É uma bola de neve que já está bem grandona aqui no Brasil. E ela vai derrubando tudo. O racismo é péssimo para todo mundo. É um câncer, uma doença que a gente tem que extirpar, a gente tem que acabar, combater. O racismo é assim, e é crime. Eu fico muito, não sei se exatamente feliz, porque não dá para ficar feliz nessa situação em que a gente vive no Brasil, mas eu fico muito comovida. Acho que toda força é bem-vinda. Quanto mais antirracistas tivermos, mais chances a gente tem de acabar, de eliminar com o racismo. Eu acho que o movimento que aconteceu nos Estados Unidos, com a morte de George Floyd, é aquela última gota em um copo que já está quase transbordando. Aqui no Brasil, a abolição foi mais um acordo e nos Estados Unidos foi uma guerra muito sangrenta. Eles conquistaram. Tem um comportamento subserviente na nossa população que eu não percebo na população deles. Mas acho que isso colabora muito com esse corpo social que se formou nos últimos dias dizendo: “basta, parem de nos matar”.

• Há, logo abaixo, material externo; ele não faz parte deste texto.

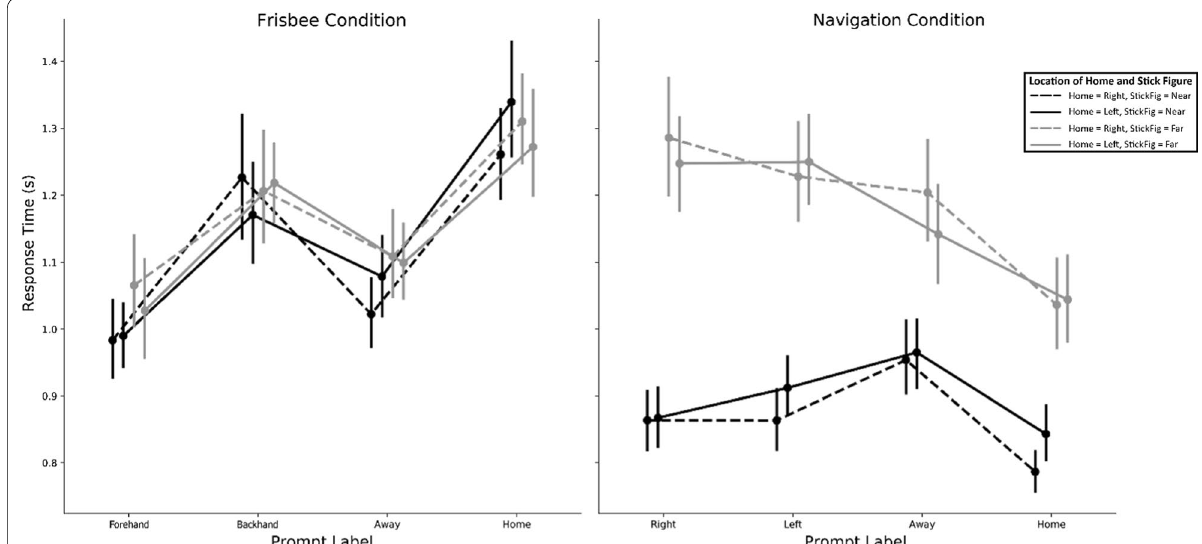
Fig. 7 Reaction times by condition and trial type. Patterns of responses differed across the navigation and frisbee conditions. In the navigation condition, participants were sensitive to whether the stick figure was on the far side of the display, suggesting they were performing the task as if they were the stick figure. Conversely, they were not sensitive to the location of the stick figure in the frisbee condition. Instead, in the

Você gostaria de compartilhar alguma novidade da sua carreira?

Eu recebi há algumas semanas o anúncio oficial do Festival de Cannes, que é o sonho de qualquer atriz, qualquer diretor, que o filme Casa de Antiguidades, do João Paulo Miranda Maria, foi selecionado. O protagonista é o Antônio Pitanga. A gente está muito feliz. É uma grande conquista para o cinema nacional. É um filme que critica muito um sistema de pensamento de governo. O filme se passa em uma cidadezinha de interior no Rio Grande do Sul, e aí um forasteiro chega para trabalhar lá. O filme é ambientado em uma cidade que se mobiliza muito para o trabalho em uma fábrica de laticínios, todo mundo trabalha com gado. Tem muita crítica social e política. O filme é muito maravilhoso. Então a gente está muito feliz de exibir em Cannes, apesar de o festival presencial não acontecer.